2. Charges of nucleii by species:
6 1
3. The center of your sphere:
A=> ( 0.000, 0.000, 0.000), fr=> ( 0.000, 0.000, 0.000)
4. The smallest radius (Angstroms): 5.00000
5. The largest radius (Angstroms): 10.00000
6. The number of points between these radii: 10
9. Calculate dipole moment; the file for plotting is out.dat_1
10. Preview the dependence of dipole moment versus Radius
11. Create a PostScript file out.dat_1.ps
---- G e n e r a l s e t t i n g s -----
0. Coordinates are specified in: <AtomNumber>
7. Algorithm for the charge integration is FIXED to: <nonconserv>
8. X,Y,Z integration grid inside the sphere: 30
1. Units: electrons*Angstrem
--- L e a v e t h e m e n u -------
12. Return to the previous menu
---> Choose the item and press ENTER:
The menu is in a way similar to that of the charge integration considered in Section 3.6.3.4. Firstly, charges on nuclei are given in 2. Then, a sphere is chosen which has the whole molecule inside it with the centre (option 3) somewhere nearby the molecule centre.
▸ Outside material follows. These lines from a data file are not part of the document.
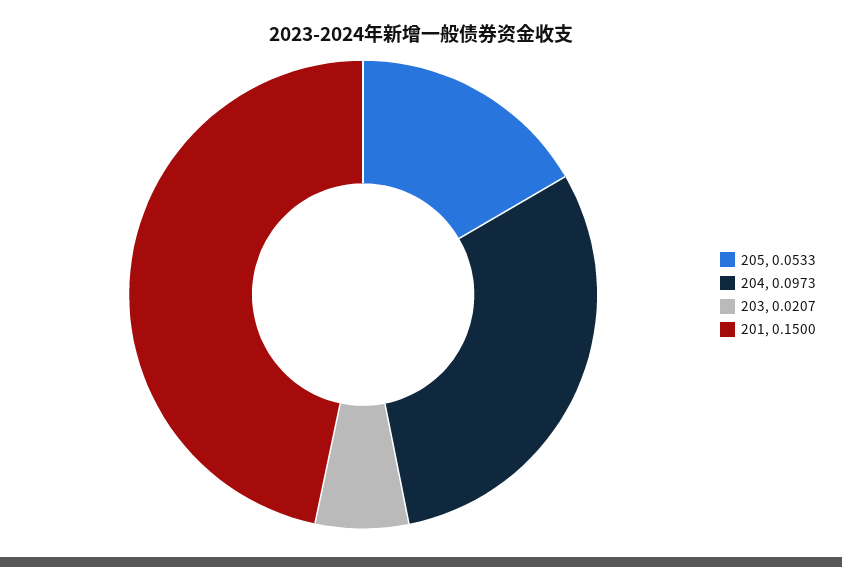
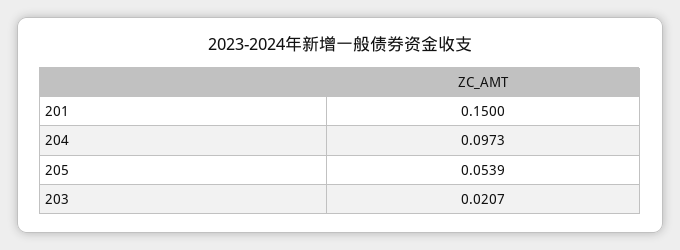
  {
-   "205": 0.0533,
+   "205": 0.0539,
    "204": 0.0973,
    "203": 0.0207,
    "201": 0.15
  }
Note that both the starting (option 4) and the ending (option 5) radii of the sphere must include the whole molecule. The dipole moment in units of option 1 is calculated in 9 and previewed in 10 as a function of the sphere radius. A reasonable estimate can be obtained from a plato region in the graph.
Note that the integration method is fixed to nonconservative here.